▶ Work order A
Can you transcribe the Rafale article from "Any talk of" to "been handed out."?

** Opening Source passage block **

Rafale deal: View: In all the chatter on Rafale, it’s the IAF that’s losing out


Nobody with even a rudimentary interest in national security will dispute that the Indian Air Force (IAF) needs more firepower. Currently, it has 600 combat aircraft, and 33 active squadrons against a sanctioned strength of 44. We face two implacable foes, on our western and northern borders.

India’s 2018-19 defence budget totalled Rs 2.82 trillion, 11.6% of total budgeted expenditure and a modest 7.7% rise on the previous fiscal year. But as an Institute for Defence Studies and Analyses paper (Defence Budget 2018-19: The Imperative of Controlling Manpower Cost, Laxman K Behera, goo.gl/DXCWS1) noted, 44% of the defence budget goes towards pay and allowances: there are 2.5 million pensioners. There is very little money left for capital expenditure, for modernisation. From this small pie, IAF gets a measly 23%.

Any talk of a leaner and meaner military is met with shock and horror. The government has declared it will open up defence production to the private sector. But at least as far as the air force is concerned, no private plane contract has been handed out.

Hindustan Aeronautics Ltd (HAL) is India’s only military plane-maker. Like other defence public sector undertakings (DPSUs), it has enjoyed a monopoly for most of the past 70 years. It does not have IAF personnel embedded in its ecosystem. There is no partnership. It makes products for the IAF, but there is mutual suspicion.

** Closing Source passage block **
** Opening Data extract block **

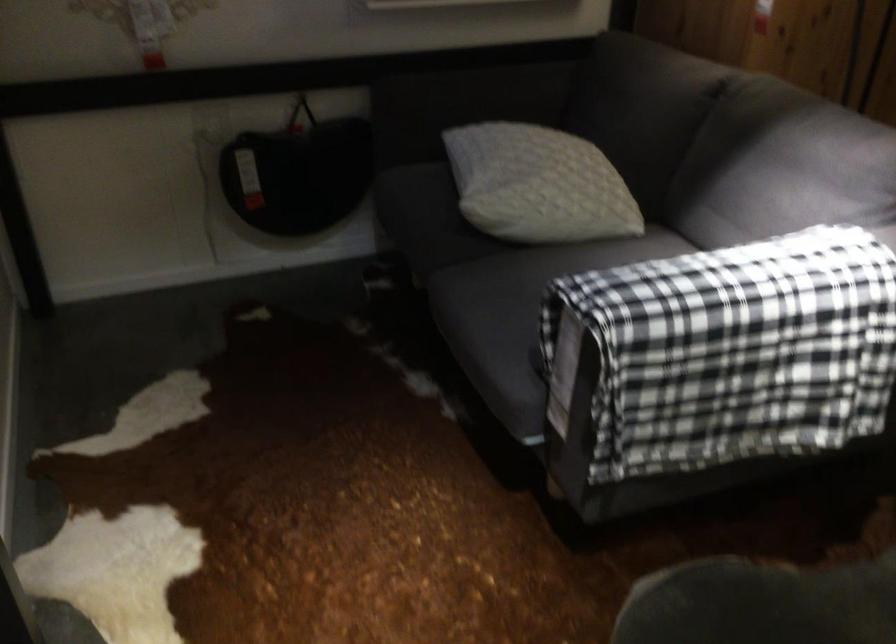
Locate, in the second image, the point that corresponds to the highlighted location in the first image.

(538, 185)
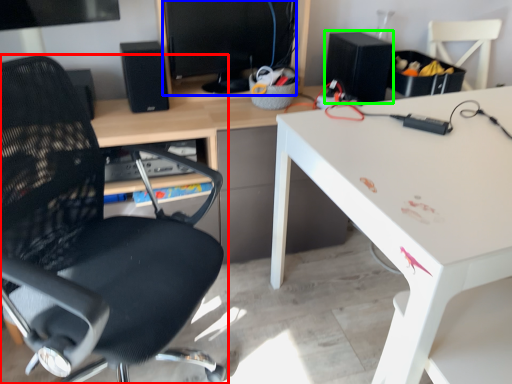
Question: Which is farther away from chair (highlighted by a red box)? computer monitor (highlighted by a blue box) or speaker (highlighted by a green box)?

Choices:
 (A) computer monitor
 (B) speaker

Answer: (B)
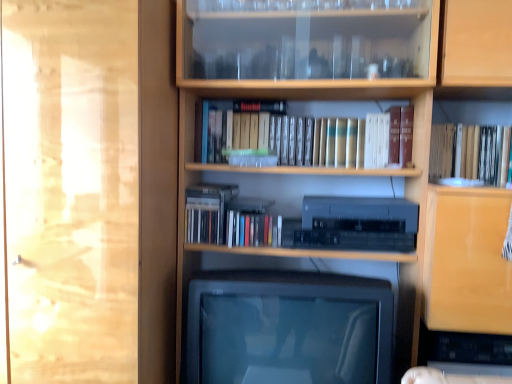
Find the location of a particular element. matte black television at center is located at coordinates (288, 328).

Describe the element at coordinates (71, 189) in the screenshot. I see `transparent glass door at left` at that location.

In order to face satin black stereo at center, should I rotate leftwards or rightwards?

Rotate your view right by about 11.984°.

** Closing Data extract block **

▶ Work order B
Which lines of the listing contain the string "coordinates" with matching case? Extract each of those lines in full.

▶ Written reply A
Any talk of a leaner and meaner military is met with shock and horror. The government has declared it will open up defence production to the private sector. But at least as far as the air force is concerned, no private plane contract has been handed out.

▶ Written reply B
Find the location of a particular element. matte black television at center is located at coordinates (288, 328).
Describe the element at coordinates (71, 189) in the screenshot. I see `transparent glass door at left` at that location.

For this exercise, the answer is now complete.